Charlie and Joy are now separated again because I learned that Charlie is cutting her last two molars. I thought she had them all, (what kind of mother am I that I can't tell,) but after weeks of her not acting like herself I took her to the doctor and found out that she had a reason for acting whiny/clingy/waking up screaming periodically during the night. Bless her heart. Since Joy is teething too, (hers is so much more obvious because the teeth are right in front! I'm not a dentist!) she wakes up during the night crying so they just kept waking each other up and then when I went in to help the one crying, the other one got her feelings hurt when I'd leave her in there. It was a bad cycle of little girls crying and me feeling guilty. So I did what I would normally do in the situation: whatever made things easier. I moved Joy back to her pre-roommate room. They both miss the roommate situation. Joy goes over to her crib in Charlie's room and hangs on it when I put Charlie to bed. Charlie says, "Bay Joy go nigh night over der..." but for now I think they're both getting more sleep the way it is.

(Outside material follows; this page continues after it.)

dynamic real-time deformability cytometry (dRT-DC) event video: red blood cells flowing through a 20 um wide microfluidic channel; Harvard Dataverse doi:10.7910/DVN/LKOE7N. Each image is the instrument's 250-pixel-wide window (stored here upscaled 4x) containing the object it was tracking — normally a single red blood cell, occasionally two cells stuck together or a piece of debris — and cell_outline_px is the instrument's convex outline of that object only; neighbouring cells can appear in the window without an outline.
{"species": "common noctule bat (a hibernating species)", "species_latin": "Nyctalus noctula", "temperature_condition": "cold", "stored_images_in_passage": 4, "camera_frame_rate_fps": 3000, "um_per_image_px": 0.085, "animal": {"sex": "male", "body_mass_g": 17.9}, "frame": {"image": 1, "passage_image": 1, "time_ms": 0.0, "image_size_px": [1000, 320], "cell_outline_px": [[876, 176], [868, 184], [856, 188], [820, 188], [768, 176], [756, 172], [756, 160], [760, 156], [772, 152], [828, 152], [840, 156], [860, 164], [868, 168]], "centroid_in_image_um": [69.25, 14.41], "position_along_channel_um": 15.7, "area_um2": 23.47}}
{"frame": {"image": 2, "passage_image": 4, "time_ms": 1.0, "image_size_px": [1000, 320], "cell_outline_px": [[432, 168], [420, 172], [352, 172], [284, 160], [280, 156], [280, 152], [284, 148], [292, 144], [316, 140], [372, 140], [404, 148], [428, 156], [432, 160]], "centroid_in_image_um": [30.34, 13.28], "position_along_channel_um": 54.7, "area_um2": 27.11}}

Ty has school for a few more weeks and I'm seriously starting to wonder what we will do all day once it is over. He loves school and does really well on school days. He looks forward to it and his little friends are well, his friends. He will miss them and his teachers over the Summer and I'll miss knowing that he is using his brain in ways that I don't know how to imitate at home. He has learned so much and I don't want to cut him short because I'm not equipped with all of the things they have at school. I know it's silly since I'm his mother but I'm not as creative as I once thought I was so I'm envisioning him going back to school in the Fall and his teacher going, "What did you actually DO all Summer? He has made no progress!"
It's the insecurity from student teaching coming back to haunt me. My mentor teacher was precious and Godly and a veteran teacher. She was wonderful to me and I kid you not looked at me during "full responsibility" and said, "You were not cut out to be a teacher." I died laughing because I was praying I could do something other than teach once I graduated because it was so hard for me. I hated that I had to teach the kids stuff when I just wanted to talk to them all day. I felt responsible for doing the impossible-teaching them something-when I felt like it was more important that they were enjoying themselves and being obedient and learning how to be little people. My mentor teacher was instrumental in helping me pursue counseling. It fit my personality and my desires and strengths. Teaching, to me, really only highlighted my weaknesses. Emmy got all of the teaching gifts when God was handing them out.
Teachers out there, I am so on board with helping you from a far and supporting you and asking for you to get paid more than you do. I'll even substitute for you when you're sick. Just don't ask me to do your job. I'm terrible at it.